8. Fill Up Gas Before It Gets Too Low
This can be easier said than done are running low on funds, but it is going to cost you way more in the long run if you do something that causes the engine to seize up.
It can cause the fuel pump to stop working because the fuel is not doing its job of cooling the windings and they can overheat and then your pump’s electric motor can overheat and is likely to expire.
Running it on low fuel can also pull up sediment from the bottom of the tank, something that is more of an issue with older cars, but this can cause some issues if it gets into the pump.
Modern engines are built to withstand the problem of running dry, but you don’t want to do it regularly or you are going to have some issues that could lead to more extensive damage.
9. Check The Fuel Filter
If you let your fuel filter gets clogged up it can start to affect the running of the engine, and it can even stop the engine from starting. It is there to protect your fuel injection from any dirt that might have entered into the fuel, so it has a vital job.
As well as not starting you may find that the engine power lessens because of not enough fuel i getting to the injectors.
It is going to put a strain on the engine and the engine may start to stall out. It may cause the engine to misfire.

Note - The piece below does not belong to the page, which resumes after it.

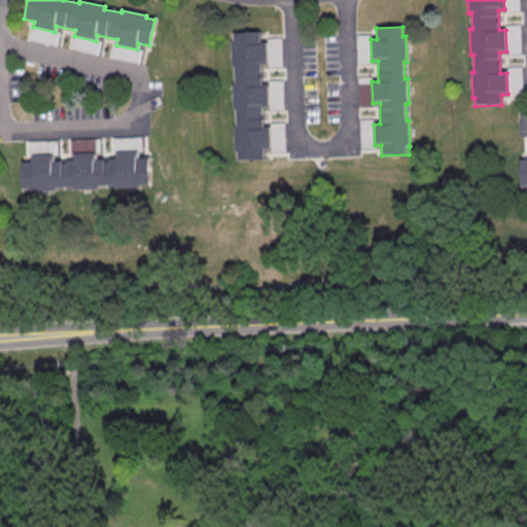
[(235,42),(231,42),(232,68),(235,68),(236,84),(233,84),(234,110),(237,110),(237,128),(235,128),(236,153),(238,152),(238,162),(265,161),(265,149),(271,149),(270,128),(264,129),(262,107),(270,107),(269,85),(262,85),(261,65),(268,65),(267,43),(260,43),(260,33),(234,34),(235,42)]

You can change it out every 30,000 miles or sometimes with every second or third oil change. It’s not that hard to change out if you are a pretty competent DIY mechanic, otherwise, you may need to get professional help.
10. Have A Good Mechanic
Whether you do some small amount of work on your car or not, having a good mechanic like telletire.com to help with any auto repair or maintenance issues is invaluable. If you don’t want to have to worry about all these regular bits of maintenance that your car needs your mechanic is going to be able to help you.
It does pay to have some knowledge of what can go wrong with your car and how it might be fixed. Being able to talk knowledgeably with your mechanic and accurately describe what is occurring with the vehicle is going to save everyone a lot of time.
Your car is a big investment so it is a wise choice to have a professional on your side to make sure that your vehicle gets the best care possible, so it can run for a long time.
Knowing what to look for and what to do puts you more in control of your vehicle and its longevity. None of the suggestions above are hard to implement, but having a mechanic you trust to back you up on everything is going to relieve a lot of stress.